YOUR OBJECTIVE: Give back, exactly and with nothing added, the lines that run from the one containing "Rendered at 1275 by 1650 pixels." to the final line below.

RECORDS SUPPLIED:
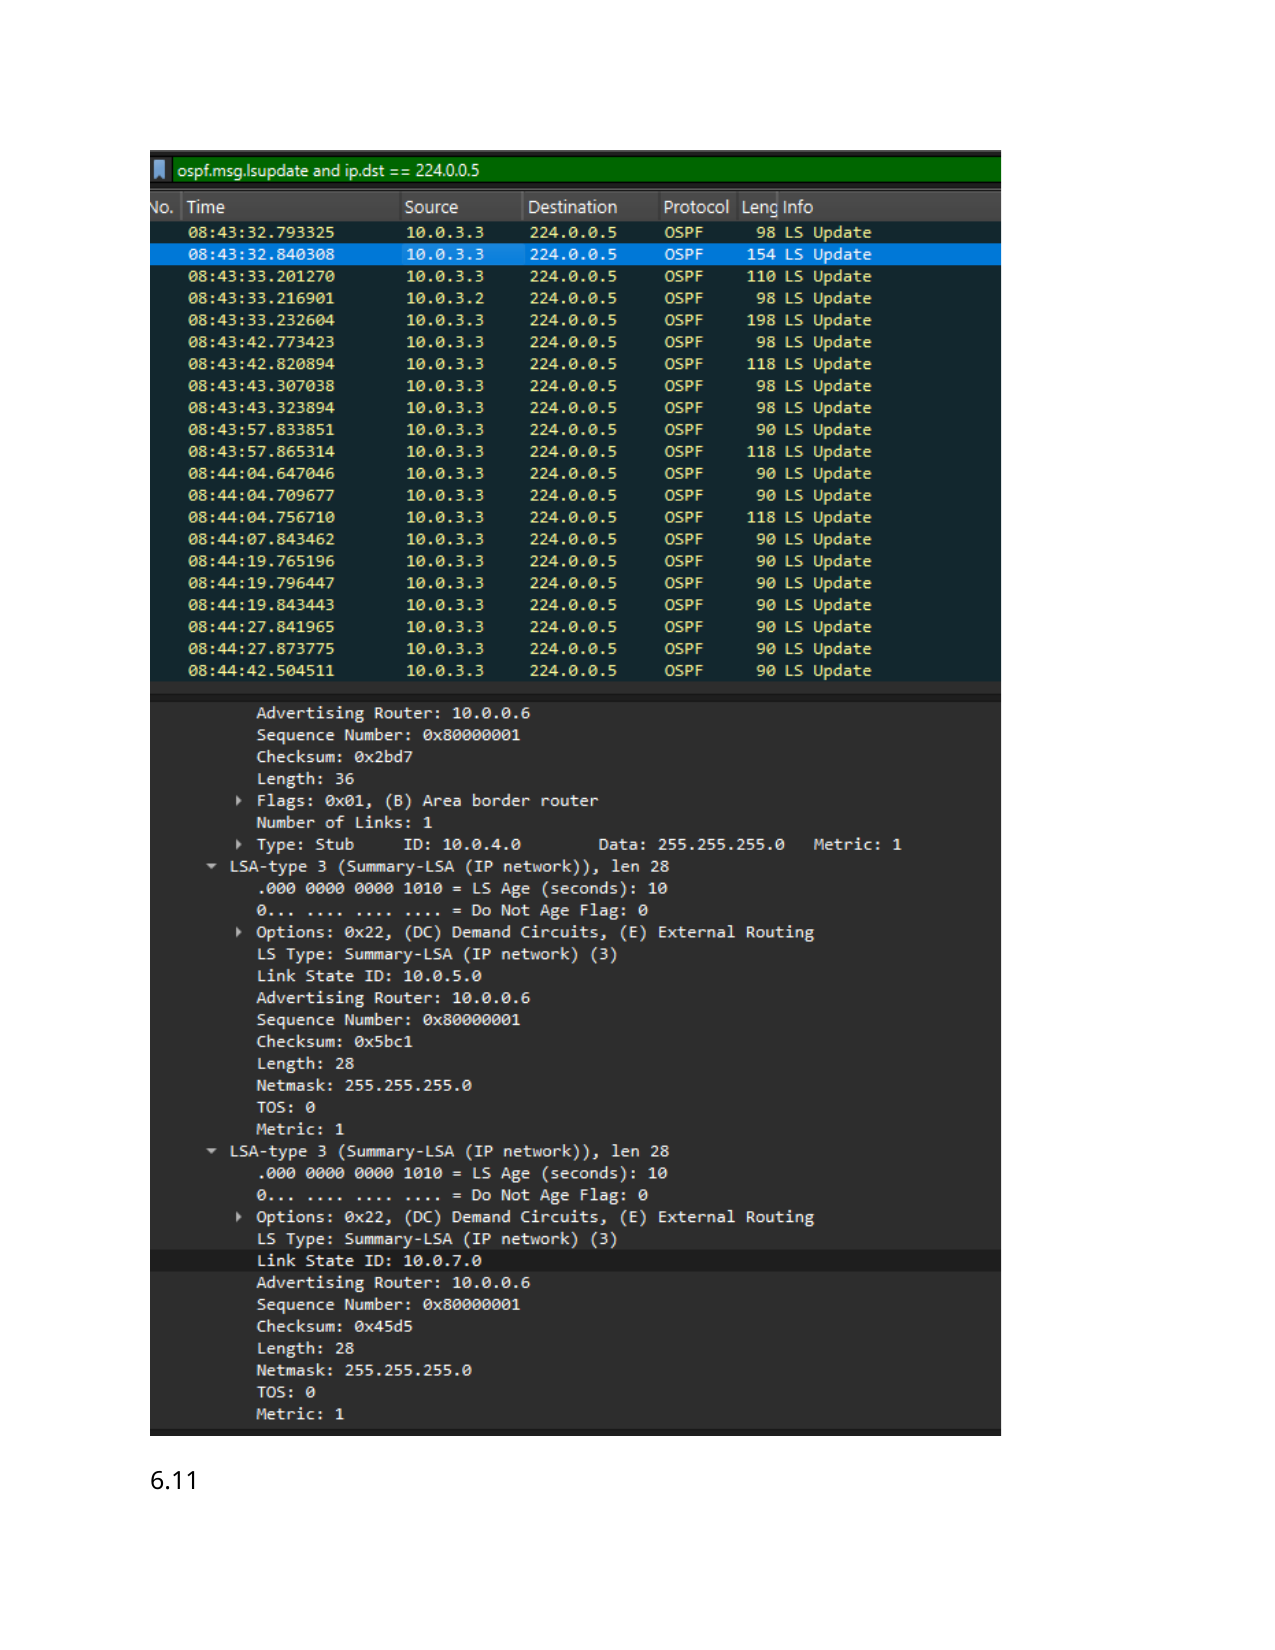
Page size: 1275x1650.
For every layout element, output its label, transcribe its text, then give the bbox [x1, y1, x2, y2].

picture [150, 150, 1002, 1436]
text 6.11 [150, 1462, 1125, 1496]
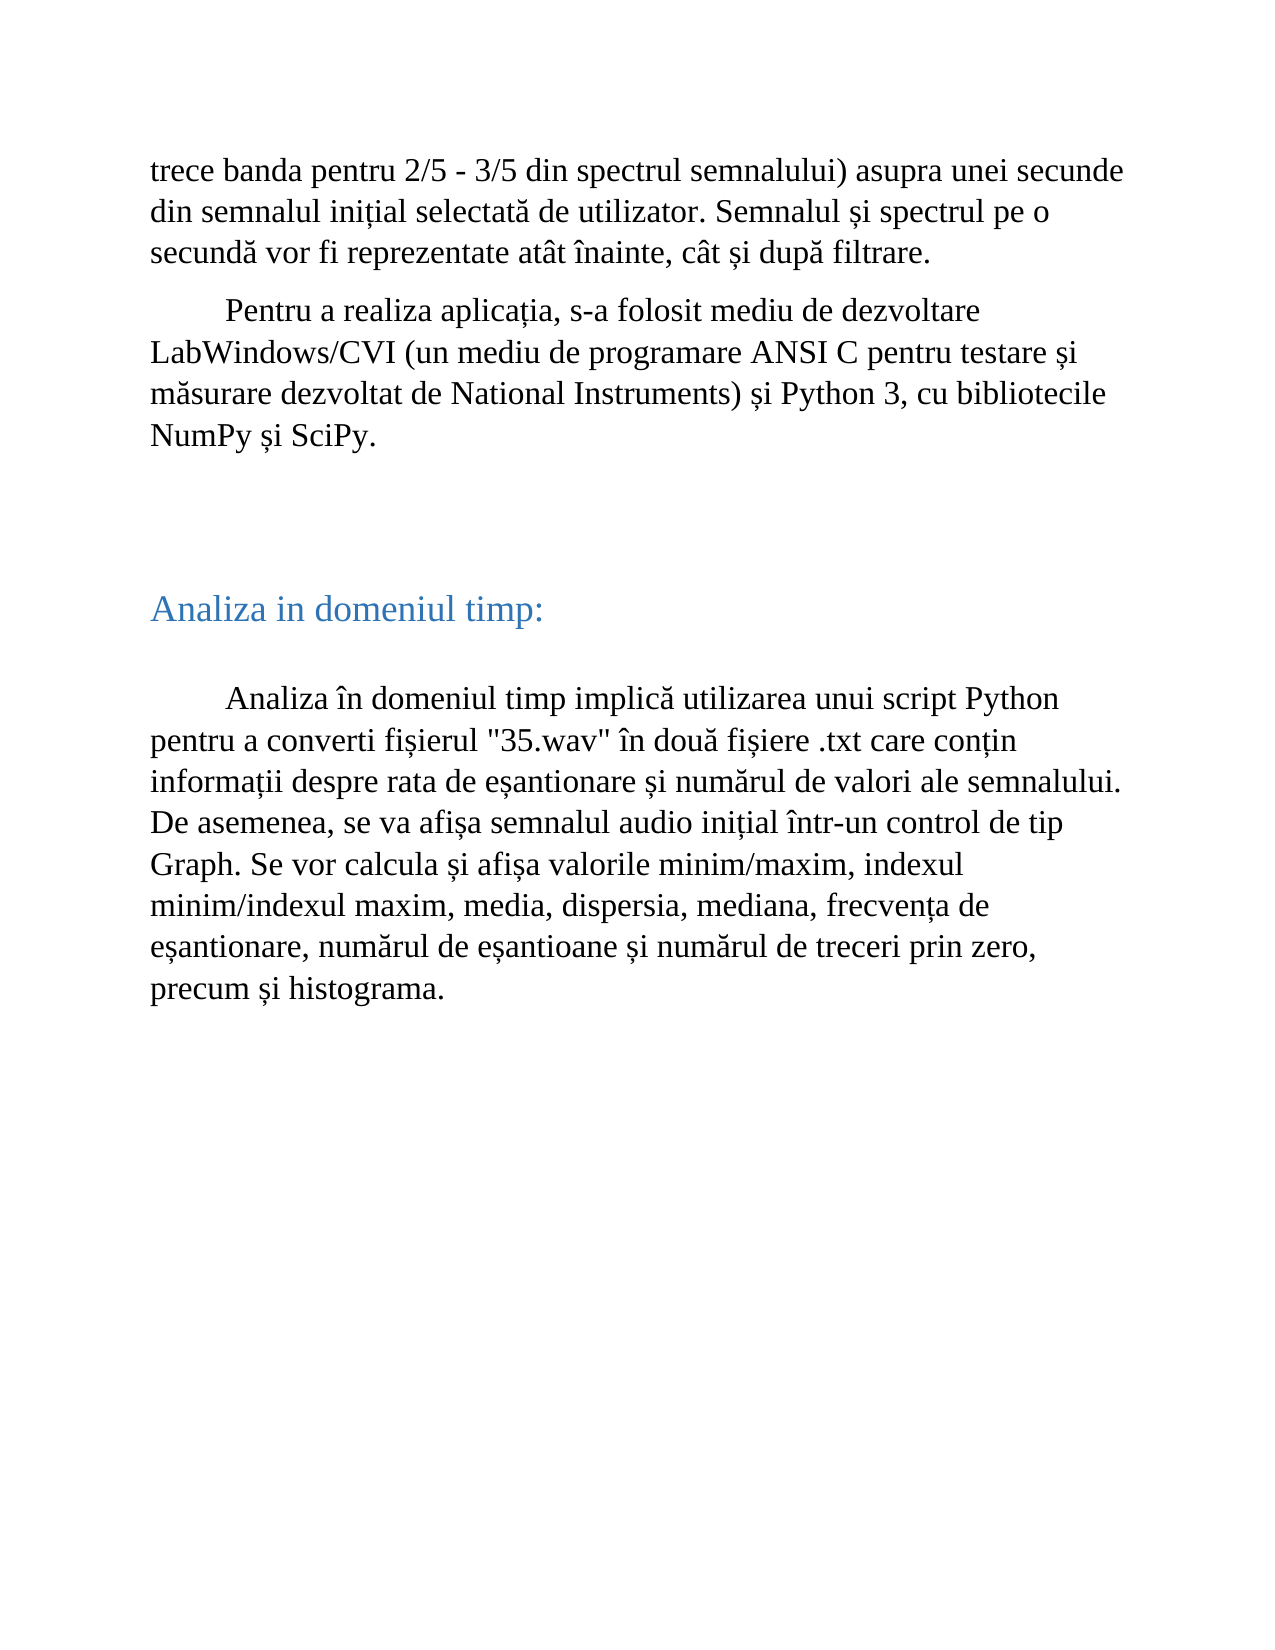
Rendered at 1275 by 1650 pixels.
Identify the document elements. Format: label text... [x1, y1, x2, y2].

RESULT FOR THIS TASK:
Rendered at 1275 by 1650 pixels.
Identify the document elements. Format: label text... [x1, y1, x2, y2].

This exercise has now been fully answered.